Building on the work of cathode ray oscilloscope inventor Karl Ferdinand Braun a half-century earlier, Tektronix founders Howard C. Vollum and Jack Murdock invented the triggered oscilloscope in 1946, allowing engineers to display a repeating waveform in a coherent, stationary manner on the phosphor screen. Since its humble beginnings 60 years ago, Tektronix has achieved many first developments. It was the first maker of calibrated oscilloscopes and multiple-trace oscilloscopes for comparing signals. In the 1970s, Tektronix introduced the direct-view bistable storage tube to let engineers observe single-pulse waveforms, not just repeating waveforms. Transistor components and microchannel plates would let the phosphor screen display a visible trace of a single-shot event in the late '70s.
Today's digital storage oscilloscope has digital memory and uses complex processing of the signal via high-speed DSP circuits. Digital storage oscilloscopes with color LCD displays can have an attached printer directly record screen images on paper. Data sets transmit easily over networks.
Another modern tweak has oscilloscope software running in Windows on a PC, making the instruments particularly suitable as an instructional tool in classes. As such, Tektronix is converting its product line to large-screen, PC-based oscilloscopes equipped with multi-GHz input digitizers and highly customized interfaces for humans.

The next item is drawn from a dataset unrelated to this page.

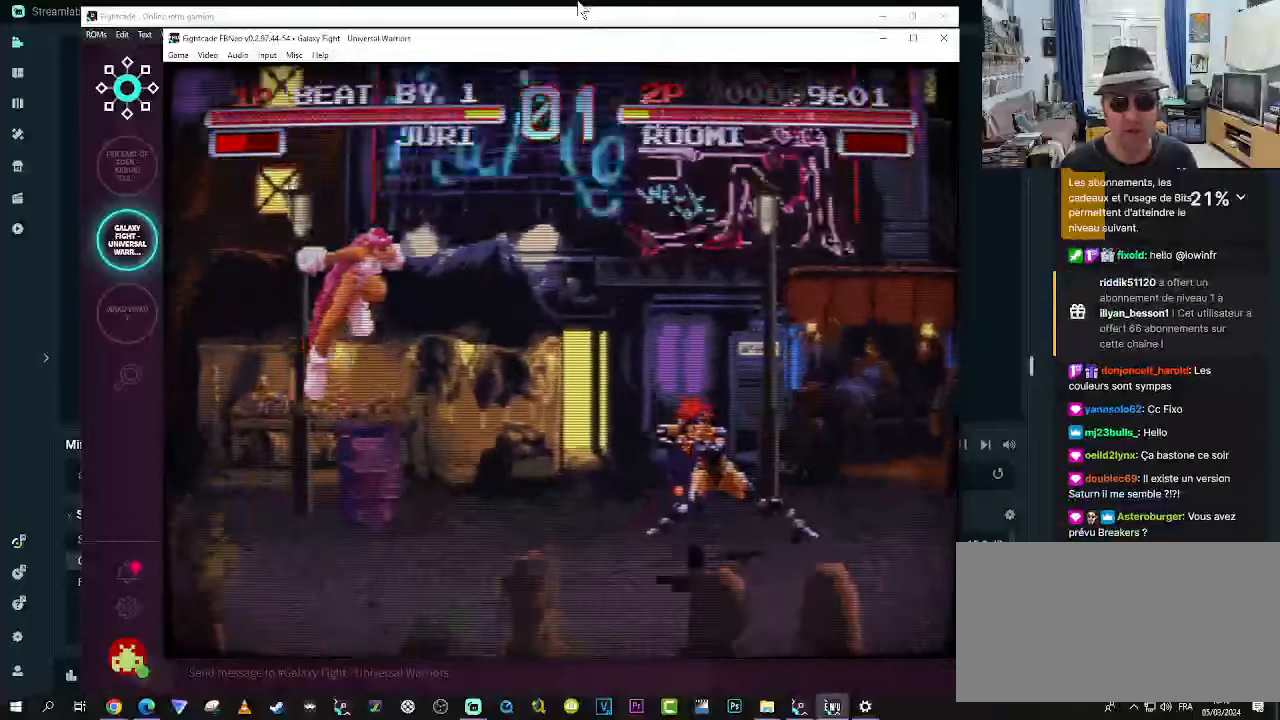
{"dt_ms": 500, "buttons": [], "left_stick": "right", "events": [[100, "R2", "up"]]}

Whether as a CRT display with analog processing or digital processing on a PC-based platform, the oscilloscope has kept pace with rapid innovations in chips. In the wireless gigahertz era, test tools in the lab play a growing role in timely development of next-generation products. Companies like Tektronix and Agilent partner with software analysis companies like The MathWorks to equip development engineers with instruments to customize measurements, perform data analysis, generate arbitrary waveforms and develop automated scripts. This cooperation is especially needed to test the multi-GHz wireless applications that many consumer devices target.
Even with 60 years' experience, Tektronix and the rest of the industry still need hard-to-find clever RF designers. To that end, it has launched nationwide DesignInsight seminars and is soliciting RF engineers to take a series of quizzes to identify today's "RF geniuses" on a Web site (www.myrfiq.com) co-developed with IEEE Communications Magazine. The top prize is round-trip fare and accommodations for the IEEE MTT-S International Microwave Symposium in Honolulu next June. Even 60 years after the development of the triggered oscilloscope, Tektronix continues to innovate in its unique way. Happy anniversary!